I dedicate a large part of the next day to Lisbon's loveliest
tourist attraction: tram line 28. The driver picks his way like a jockey through the old town, rattles his throttle, clenches the silver brake handle as we descend steeply, then kicks in the groaning electric motor again, back uphill. We creak around a corner into an alleyway, stamp like an elephant past cobblers and tailors, the bells ring, the manometers tremble, the pumps rattle, but we make it through every era.
Lisbon is possessed of a great, dilapidated beauty, the same beauty as some Eastern European capitals, but without the intense buffing-up that has taken place there in the last decade. ‘An entire country, embalmed like a mummy for forty years! That was Salazar's achievement!’ Hans Magnus Enzensberger wrote twelve years ago, during a visit to this city. ‘Salazar was, in his own way, a utopian. His ideal was a world where nothing moved, a state of total hypnosis.’

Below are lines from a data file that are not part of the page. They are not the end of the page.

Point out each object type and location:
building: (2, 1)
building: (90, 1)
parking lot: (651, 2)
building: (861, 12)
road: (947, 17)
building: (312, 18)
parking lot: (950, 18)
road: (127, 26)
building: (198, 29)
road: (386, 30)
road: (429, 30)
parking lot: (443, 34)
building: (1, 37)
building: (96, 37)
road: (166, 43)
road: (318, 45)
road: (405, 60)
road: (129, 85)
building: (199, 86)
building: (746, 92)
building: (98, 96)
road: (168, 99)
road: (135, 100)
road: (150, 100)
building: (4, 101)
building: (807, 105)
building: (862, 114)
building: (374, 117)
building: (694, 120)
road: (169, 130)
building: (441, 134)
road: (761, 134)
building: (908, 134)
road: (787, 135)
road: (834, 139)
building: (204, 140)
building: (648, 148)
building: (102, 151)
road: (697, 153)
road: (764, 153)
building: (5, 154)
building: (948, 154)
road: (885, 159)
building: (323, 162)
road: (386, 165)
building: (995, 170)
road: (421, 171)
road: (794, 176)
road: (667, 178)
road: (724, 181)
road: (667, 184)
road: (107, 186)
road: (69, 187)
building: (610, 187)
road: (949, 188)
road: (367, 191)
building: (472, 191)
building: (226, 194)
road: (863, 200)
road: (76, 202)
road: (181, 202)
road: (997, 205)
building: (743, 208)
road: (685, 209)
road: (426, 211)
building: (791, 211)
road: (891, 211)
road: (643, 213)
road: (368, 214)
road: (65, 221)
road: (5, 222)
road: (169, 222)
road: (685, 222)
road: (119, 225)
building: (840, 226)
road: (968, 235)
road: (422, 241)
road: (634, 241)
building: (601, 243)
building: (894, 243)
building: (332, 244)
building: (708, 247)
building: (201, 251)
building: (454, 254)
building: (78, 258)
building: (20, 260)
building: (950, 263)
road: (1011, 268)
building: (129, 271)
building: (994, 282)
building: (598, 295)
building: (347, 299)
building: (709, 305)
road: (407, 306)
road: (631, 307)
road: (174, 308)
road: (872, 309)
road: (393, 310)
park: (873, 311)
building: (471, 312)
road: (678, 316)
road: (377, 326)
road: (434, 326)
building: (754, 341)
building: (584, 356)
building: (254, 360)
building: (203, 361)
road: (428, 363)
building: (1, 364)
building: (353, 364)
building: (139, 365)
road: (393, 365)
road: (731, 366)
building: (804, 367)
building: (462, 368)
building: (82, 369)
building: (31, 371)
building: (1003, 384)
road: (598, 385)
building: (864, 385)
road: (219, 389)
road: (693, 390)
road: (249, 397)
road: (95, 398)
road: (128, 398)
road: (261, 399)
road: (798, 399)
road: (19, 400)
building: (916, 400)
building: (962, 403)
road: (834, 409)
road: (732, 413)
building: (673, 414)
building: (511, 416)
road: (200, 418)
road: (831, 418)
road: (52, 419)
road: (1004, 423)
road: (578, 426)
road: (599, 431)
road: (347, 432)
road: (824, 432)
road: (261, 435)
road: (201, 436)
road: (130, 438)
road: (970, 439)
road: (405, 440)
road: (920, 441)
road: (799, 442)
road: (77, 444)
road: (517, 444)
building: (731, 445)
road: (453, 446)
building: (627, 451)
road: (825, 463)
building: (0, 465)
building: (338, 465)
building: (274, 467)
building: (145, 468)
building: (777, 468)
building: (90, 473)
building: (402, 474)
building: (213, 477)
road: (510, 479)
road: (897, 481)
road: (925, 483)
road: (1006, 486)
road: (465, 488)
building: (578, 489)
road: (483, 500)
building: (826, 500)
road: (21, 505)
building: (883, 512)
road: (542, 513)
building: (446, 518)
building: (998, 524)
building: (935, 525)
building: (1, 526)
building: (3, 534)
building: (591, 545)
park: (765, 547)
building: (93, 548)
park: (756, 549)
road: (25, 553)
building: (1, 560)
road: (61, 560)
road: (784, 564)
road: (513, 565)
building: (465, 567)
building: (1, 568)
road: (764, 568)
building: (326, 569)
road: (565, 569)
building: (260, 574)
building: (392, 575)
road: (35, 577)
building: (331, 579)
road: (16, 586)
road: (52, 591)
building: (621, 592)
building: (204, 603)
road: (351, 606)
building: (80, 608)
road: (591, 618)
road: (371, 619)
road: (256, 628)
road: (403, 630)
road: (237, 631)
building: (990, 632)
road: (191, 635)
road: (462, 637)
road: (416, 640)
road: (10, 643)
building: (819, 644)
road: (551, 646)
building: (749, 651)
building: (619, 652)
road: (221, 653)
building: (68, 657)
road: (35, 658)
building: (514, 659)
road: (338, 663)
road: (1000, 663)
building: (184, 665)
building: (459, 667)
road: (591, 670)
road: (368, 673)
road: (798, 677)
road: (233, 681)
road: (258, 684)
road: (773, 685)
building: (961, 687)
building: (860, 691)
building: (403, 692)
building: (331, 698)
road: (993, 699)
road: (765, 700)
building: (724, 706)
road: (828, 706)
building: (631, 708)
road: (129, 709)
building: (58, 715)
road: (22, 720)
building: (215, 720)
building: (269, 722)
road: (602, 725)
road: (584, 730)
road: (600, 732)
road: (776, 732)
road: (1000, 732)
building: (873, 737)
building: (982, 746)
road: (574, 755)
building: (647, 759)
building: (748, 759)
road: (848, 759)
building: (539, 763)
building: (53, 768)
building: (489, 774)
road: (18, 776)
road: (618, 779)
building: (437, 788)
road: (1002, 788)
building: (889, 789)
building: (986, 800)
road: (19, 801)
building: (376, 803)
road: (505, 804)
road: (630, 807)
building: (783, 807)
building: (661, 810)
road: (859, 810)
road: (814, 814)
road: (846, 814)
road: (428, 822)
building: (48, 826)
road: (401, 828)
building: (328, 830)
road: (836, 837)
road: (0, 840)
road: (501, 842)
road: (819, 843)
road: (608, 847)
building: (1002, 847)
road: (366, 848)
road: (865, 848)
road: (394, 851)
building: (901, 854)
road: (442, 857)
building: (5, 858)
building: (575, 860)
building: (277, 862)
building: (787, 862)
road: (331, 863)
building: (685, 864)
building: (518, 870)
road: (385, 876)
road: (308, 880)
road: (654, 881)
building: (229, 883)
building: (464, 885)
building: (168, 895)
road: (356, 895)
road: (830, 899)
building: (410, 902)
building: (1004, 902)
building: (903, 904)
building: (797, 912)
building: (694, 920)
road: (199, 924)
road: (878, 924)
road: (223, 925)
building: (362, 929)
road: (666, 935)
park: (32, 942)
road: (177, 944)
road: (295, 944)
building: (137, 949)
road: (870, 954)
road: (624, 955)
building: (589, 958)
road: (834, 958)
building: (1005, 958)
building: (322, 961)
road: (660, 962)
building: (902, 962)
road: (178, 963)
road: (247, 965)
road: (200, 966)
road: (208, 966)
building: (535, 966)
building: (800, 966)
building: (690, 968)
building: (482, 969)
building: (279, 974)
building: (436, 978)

During that visit, Enzensberger also took a ride on line 28. Back in 1987 he saw the trams still in their original condition, with little folding gates at the entrance, plush on the seats and all the patents from 1889–1916 stamped on plates in a nickel frame. Today I see buttons, electric sliding doors and leatherette. Along line 15 the supertram glides through the streets like a black and red snake; the old trams have been sold to American amusement parks. Line 28, too, is undergoing a metamorphosis, from a means of transport to a tourist attraction. In the local papers, the panic is rising. There is talk of the danger of landslides in this already hard-struck city, due to the construction of a new subway line, right under the old town. ‘Dozens of old buildings may collapse any moment into a pile of rubble and dust!’ O Independente writes. The mummy is finally beginning to stir.
In Lisbon there are almost no traces of the turbulent 1970s, of those days when Portugal seized and held the attention of all Europe. Democratic deeds of heroism are not commemorated with pompous blocks of stone. At Largo do Carmo, a lovely old square, a simple round paving stone is the only thing commemorating the historic scene that took place here in 1974: Caetano's surrender to the rebel tanks and the cheering crowd.